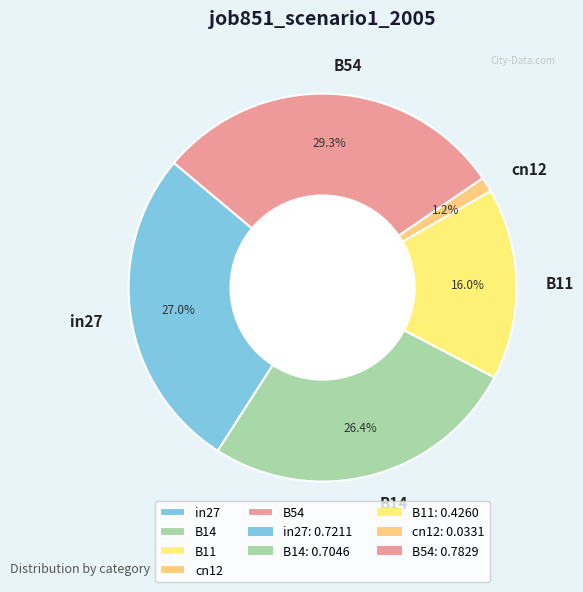

Does in27 account for over 50% of the chart?

No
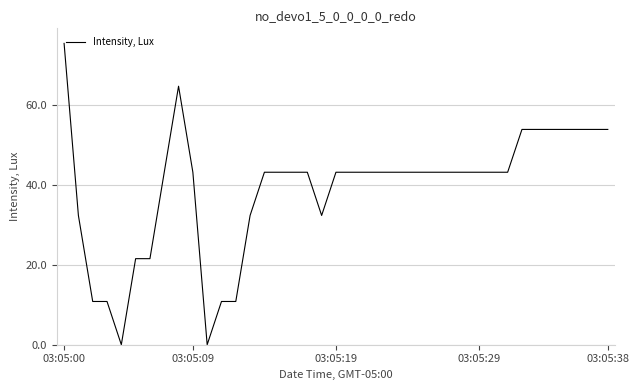

What is the maximum value shown in the chart?

75.3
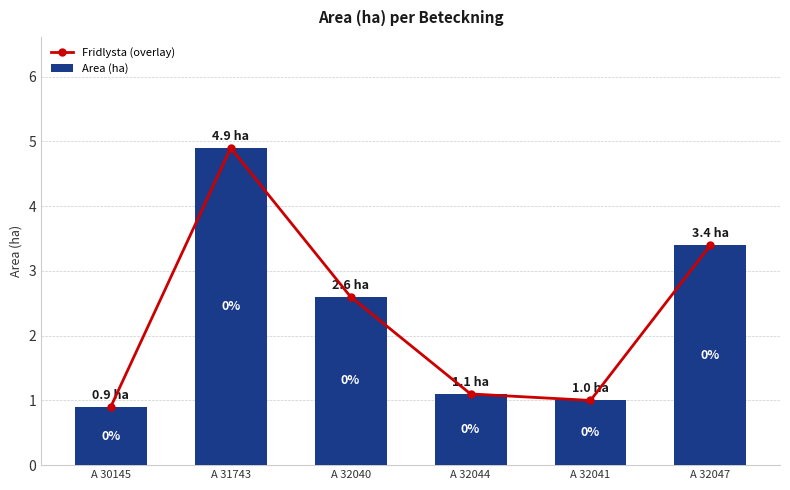

What position from the right is A 32044?

3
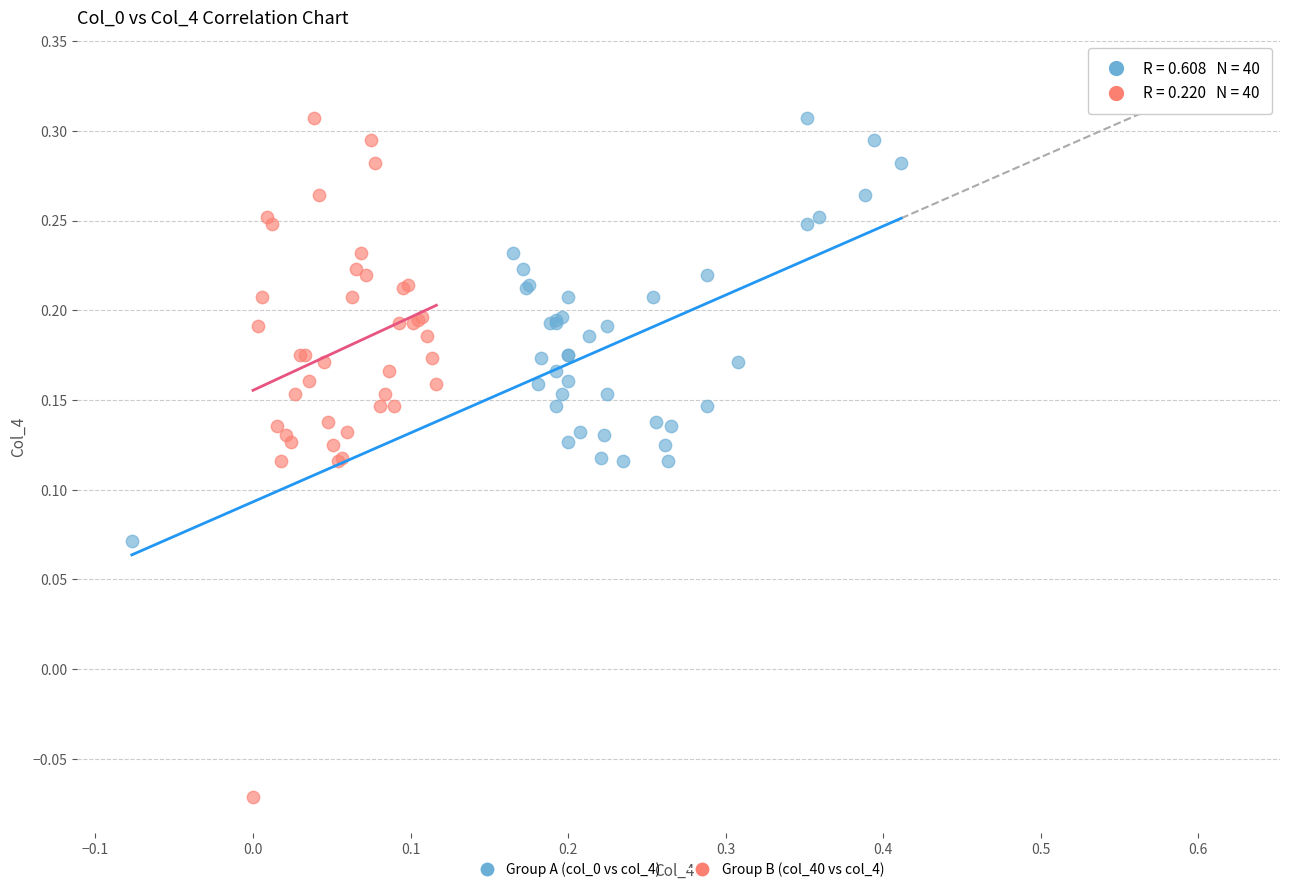

Which series reaches the minimum Y coordinate?

Group B (col_40 vs col_4)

= Requirement =
Write out every line of the entries above verbatim, omitting the pictures.

= Answer for the task =
Does in27 account for over 50% of the chart?

No

What is the maximum value shown in the chart?

75.3

What position from the right is A 32044?

3

Which series reaches the minimum Y coordinate?

Group B (col_40 vs col_4)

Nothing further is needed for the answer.